In their paper titled "GPT vs Human for Scientific Reviews: A Dual Source Review on Applications of ChatGPT in Science," authors Chenxi Wu, Alan John Varghese, Vivek Oommen, and George Em Karniadakis explore the potential of Large Language Models (LLMs) in speeding up scientific reviews. These LLMs have the capability to utilize unbiased quantitative metrics, foster cross-disciplinary connections, and pinpoint emerging trends and research gaps by analyzing vast amounts of data. However, the authors note that current LLMs lack a deep understanding of complex methodologies and struggle with evaluating innovative claims. They are also unable to address ethical concerns and conflicts of interest. The study focuses on 13 GPT-related papers from various scientific domains that were reviewed by both a human reviewer and SciSpace, a large language model. The reviews were then evaluated by three different types of evaluators: GPT-3.5 (uninformed evaluator), a crowd panel, and GPT-4 (informed evaluator). The findings reveal that 50% of SciSpace's responses to objective questions align with those of a human reviewer. Interestingly, GPT-4 often rated the human reviewer higher in accuracy while favoring SciSpace for structure, clarity, and completeness. When it comes to subjective questions, uninformed evaluators like GPT-3.5 and the crowd panel displayed varying preferences between SciSpace and human responses. The crowd panel specifically showed a preference for human responses in these cases. However,GPT-4 rated both SciSpace and human responses equally in terms of accuracy and structure but leaned towards SciSpace for completeness. This study sheds light on the strengths and limitations of using large language models like SciSpace in scientific reviews. While they show promise in certain aspects such as structuring information comprehensively, there is still room for improvement in areas requiring deep understanding of methodologies and ethical considerations.

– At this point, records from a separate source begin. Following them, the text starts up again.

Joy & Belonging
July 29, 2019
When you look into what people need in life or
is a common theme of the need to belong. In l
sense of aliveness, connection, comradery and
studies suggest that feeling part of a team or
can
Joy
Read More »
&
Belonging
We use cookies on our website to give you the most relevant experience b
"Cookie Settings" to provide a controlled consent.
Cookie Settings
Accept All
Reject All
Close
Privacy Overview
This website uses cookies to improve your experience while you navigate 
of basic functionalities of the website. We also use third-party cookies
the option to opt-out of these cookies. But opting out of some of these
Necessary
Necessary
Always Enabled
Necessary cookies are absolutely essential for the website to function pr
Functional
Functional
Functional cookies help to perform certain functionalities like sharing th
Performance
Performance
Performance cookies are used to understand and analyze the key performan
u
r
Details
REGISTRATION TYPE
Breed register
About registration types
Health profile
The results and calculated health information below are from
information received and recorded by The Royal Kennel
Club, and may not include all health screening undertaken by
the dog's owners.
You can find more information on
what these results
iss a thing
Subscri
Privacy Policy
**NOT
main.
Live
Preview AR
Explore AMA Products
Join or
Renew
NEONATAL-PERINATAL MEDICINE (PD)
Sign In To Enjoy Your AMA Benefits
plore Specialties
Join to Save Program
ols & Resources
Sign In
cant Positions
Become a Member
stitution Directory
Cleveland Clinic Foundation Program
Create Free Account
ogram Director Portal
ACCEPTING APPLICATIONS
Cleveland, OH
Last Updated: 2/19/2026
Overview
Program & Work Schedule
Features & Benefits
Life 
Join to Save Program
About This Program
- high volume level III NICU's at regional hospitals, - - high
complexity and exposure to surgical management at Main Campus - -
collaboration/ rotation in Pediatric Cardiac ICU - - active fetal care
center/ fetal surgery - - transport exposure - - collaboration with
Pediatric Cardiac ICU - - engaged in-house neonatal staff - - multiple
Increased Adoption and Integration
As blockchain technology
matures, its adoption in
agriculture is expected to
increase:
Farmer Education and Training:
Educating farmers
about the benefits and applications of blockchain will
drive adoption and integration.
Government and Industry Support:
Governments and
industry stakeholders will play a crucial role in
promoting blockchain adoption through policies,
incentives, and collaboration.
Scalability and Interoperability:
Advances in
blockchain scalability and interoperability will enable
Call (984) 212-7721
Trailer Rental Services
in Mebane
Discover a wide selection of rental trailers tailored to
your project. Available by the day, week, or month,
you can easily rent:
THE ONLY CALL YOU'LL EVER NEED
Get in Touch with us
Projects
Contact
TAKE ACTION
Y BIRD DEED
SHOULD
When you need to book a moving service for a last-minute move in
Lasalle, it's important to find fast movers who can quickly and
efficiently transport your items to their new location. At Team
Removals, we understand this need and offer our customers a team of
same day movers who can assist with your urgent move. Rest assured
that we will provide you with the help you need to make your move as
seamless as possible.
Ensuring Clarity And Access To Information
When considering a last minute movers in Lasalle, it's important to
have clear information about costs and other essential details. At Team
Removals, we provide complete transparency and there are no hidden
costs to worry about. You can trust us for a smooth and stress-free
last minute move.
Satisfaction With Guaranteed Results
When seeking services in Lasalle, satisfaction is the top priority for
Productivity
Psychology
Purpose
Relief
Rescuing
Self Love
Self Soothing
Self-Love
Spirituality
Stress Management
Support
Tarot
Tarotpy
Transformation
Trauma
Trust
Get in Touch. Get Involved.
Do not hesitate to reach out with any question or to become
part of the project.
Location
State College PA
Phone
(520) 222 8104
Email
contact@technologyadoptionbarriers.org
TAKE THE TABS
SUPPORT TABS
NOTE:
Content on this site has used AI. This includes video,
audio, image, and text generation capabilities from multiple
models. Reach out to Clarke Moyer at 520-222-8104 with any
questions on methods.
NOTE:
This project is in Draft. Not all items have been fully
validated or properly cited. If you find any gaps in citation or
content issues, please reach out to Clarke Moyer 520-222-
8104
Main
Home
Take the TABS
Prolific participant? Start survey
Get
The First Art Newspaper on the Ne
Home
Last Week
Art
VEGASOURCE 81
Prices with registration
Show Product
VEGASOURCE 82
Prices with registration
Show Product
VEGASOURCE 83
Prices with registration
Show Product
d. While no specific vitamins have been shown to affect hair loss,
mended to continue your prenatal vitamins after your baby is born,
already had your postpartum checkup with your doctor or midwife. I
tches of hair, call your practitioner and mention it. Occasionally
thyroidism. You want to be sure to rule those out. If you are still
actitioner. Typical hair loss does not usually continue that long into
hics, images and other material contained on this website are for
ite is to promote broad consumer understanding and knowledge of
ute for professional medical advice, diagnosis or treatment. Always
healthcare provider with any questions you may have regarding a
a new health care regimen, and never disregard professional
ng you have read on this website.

Further research may help enhance the capabilities of these models for more effective scientific review processes across disciplines.
Created on 25 Mar. 2026

Assess the quality of the AI-generated content by voting

Score: 0

Why do we need votes?

Votes are used to determine whether we need to re-run our summarizing tools. If the count reaches -10, our tools can be restarted.

Similar papers summarized with our AI tools

Navigate through even more similar papers through a

tree representation

Look for similar papers (in beta version)

By clicking on the button above, our algorithm will scan all papers in our database to find the closest based on the contents of the full papers and not just on metadata. Please note that it only works for papers that we have generated summaries for and you can rerun it from time to time to get a more accurate result while our database grows.

Disclaimer: The AI-based summarization tool and virtual assistant provided on this website may not always provide accurate and complete summaries or responses. We encourage you to carefully review and evaluate the generated content to ensure its quality and relevance to your needs.